One of the experimental features is a line completion. Besides the standard word completion, which is based on a dictionary of the actual document, TED Notepad provides a simple way to complete words also according to line similarities. In comparison to the word completion, the line completion is capable of auto-completing punctuation, special characters and source code operators. Therefore, on lines with many operators and braces, completing source code by similar lines can be more efficient than completing by words.

==Features==

===Text tools===
The most visible characteristic of TED Notepad is the number of text functions it offers, including:

- Several letter case conversions.
- Conversions of newlines between Unix and Mac platforms.
- Tools for reversing text, words or entire lines.
- Tools for word wrapping and unwrapping lines.
- Tools for (un)indenting, (un)closing or (un)tabifying text.
- Exhaustive tool for sorting lines.
- Unique lines tool, which can exclude or count duplicate lines.
- Tool for translating characters into other characters.
- Tool for cutting columns from text and adding line numbers.
- Extensive text statistics that calculate 12 different values about text.
- Support for external user-defined text plugins like grep.

===Other features===
Other practical features include:

- Auto-save and file backup copy.
- Favorite Esc key exit.
- Many hotkeys.
- Several internal clipboards for usual cliché.
- File size limited only by actual memory available.
- Word completion, based on the actual file dictionary - the words are offered according to words already typed.
- Copy word/line above that quickly inserts words typed directly above - very handy for writing lists, where each line starts with the same/similar words.
- Favorite files menu.
- Auto indentation and Tabs as Spaces.
- Minimize to system tray and stay on top.

==Reception==

===Awards and reviews===
- "Pricelessware" award from alt.comp.freeware participants in 2007.
- "Top 10 Freeware" awards from editors of Freeware-Guide.com in March 2006, June 2006, July 2006 and November 2006.
- "6/6 ranking" and "100% Virus & Spyware Clean" award from editors of NoNags.com.
- "100% clean software" award from Softpedia.com reporting no adware, spyware or viruses present.
- Multiple reviews by editors of IDG media in November 2006 and January 2007.
- Review by editors of Svet kompjutera in December 2006.

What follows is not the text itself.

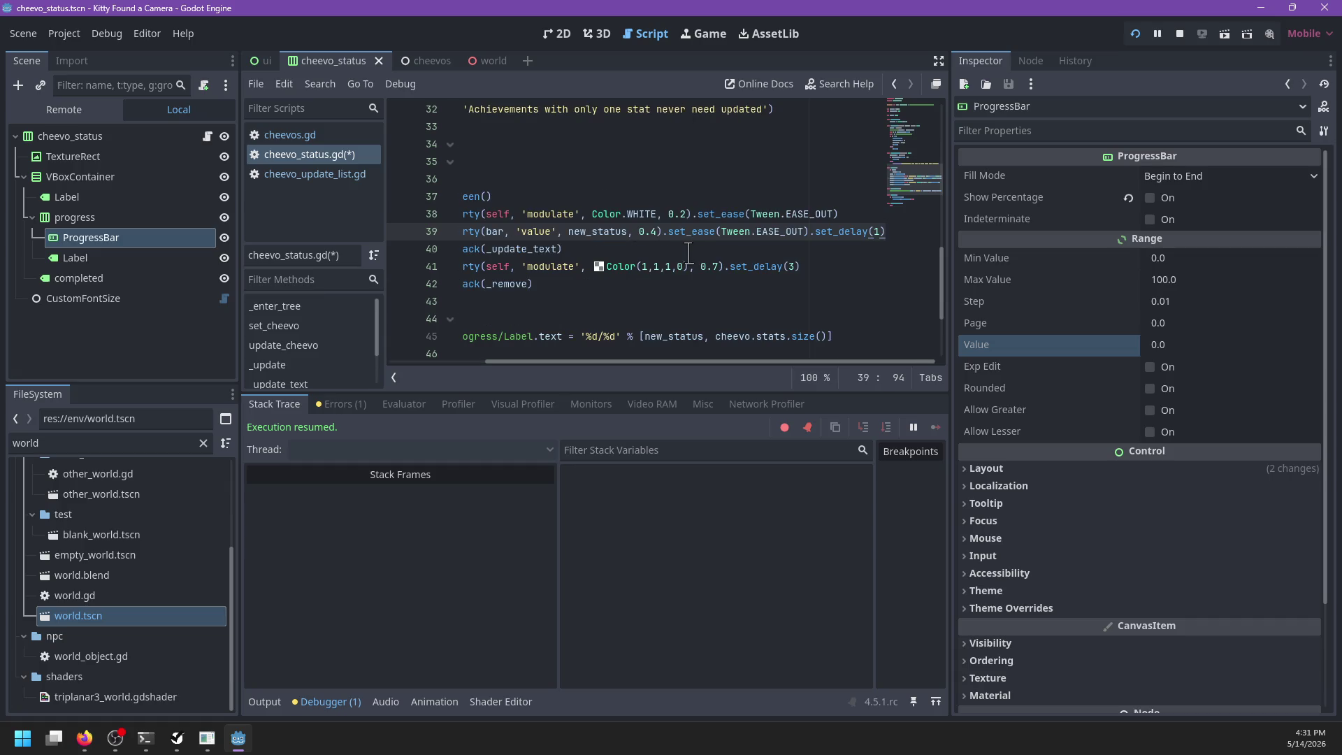
Step: Change the fade-out tween from 0.7 to 1.5 with set_delay(4), and save the script
{"action": "left_click", "coordinate": [812, 269]}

===Criticism from users===
To date, TED Notepad does not officially feature versions of the program in any language other than the original English version. The author furthermore forbids anyone to translate and distribute non-official nightly translations. Despite this, there are a few non-official translations for Chinese and French, downloadable directly from the main homepage of the program. The author warns, however, about possible danger that may come from using these translations.

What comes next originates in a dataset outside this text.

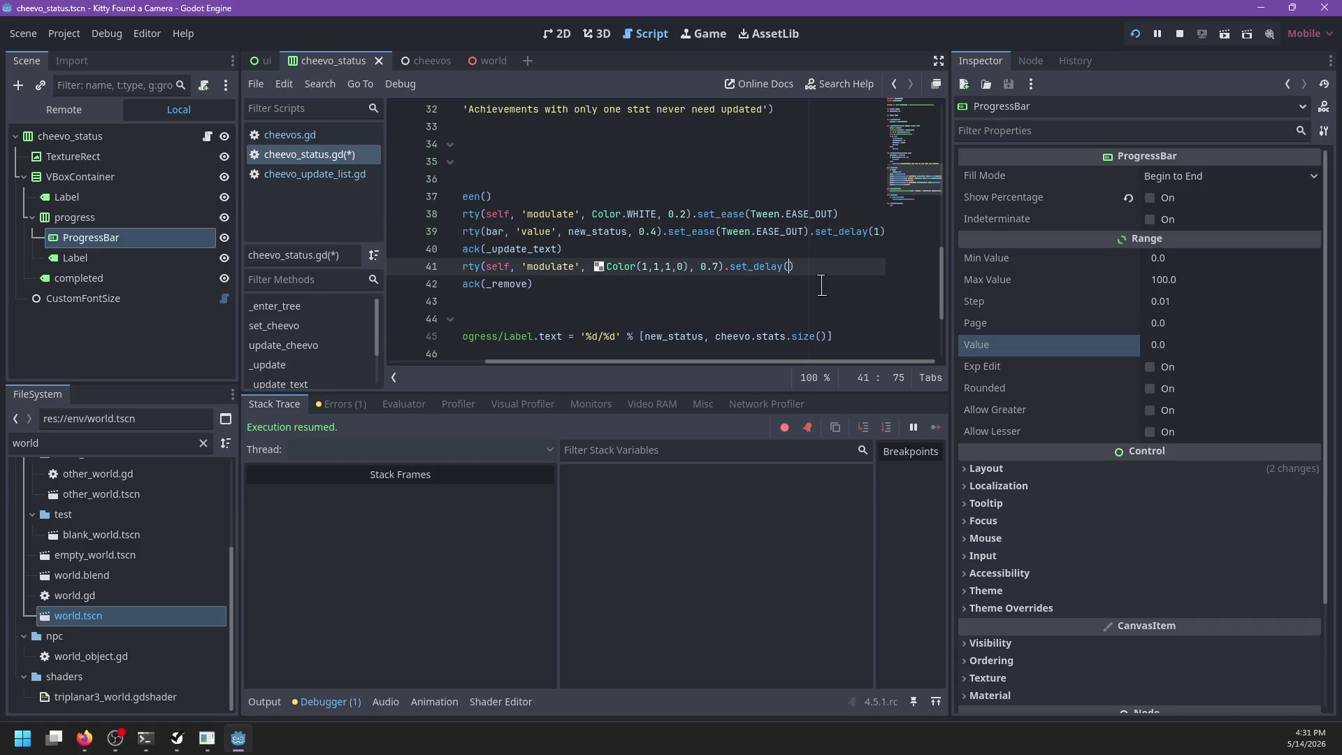
{"action": "type", "text": "5"}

Because of standard windows editbox architecture used in TED Notepad, the editor does not support some of the advanced display and editing techniques like syntax highlighting or block selection. Some users find these features to be the key features of many other professional text editors.

Several users have requested improvements in design and visual feeling of the application, including the missing toolbar or multiple document interface. In response, the author stated that most of these suggestions were "out of scope" of his original interest. To date, none of these features have ever been implemented. Several users also complained about the menu getting "crammed" by adding more and more features. Although the respectable number of various editing functions is the main feature of the application, it is also a sticking point of its design.

Several users have reported various troubles when printing documents from TED Notepad, for example setting up a printing font size.

==April Fools' hoax==
On April 1, 2007, Juraj Šimlovič pulled an April Fools' hoax on the official web-page of the project. He claimed that Microsoft was going to acquire all TED Notepad sources and copyrights for $701.556, which was the current size of the source code (in bytes). The author would no longer hold the right to develop and further distribute the program or its portions.

According to the report, which was added later to the same site, the hoax lowered visit count and visit-to-download rate.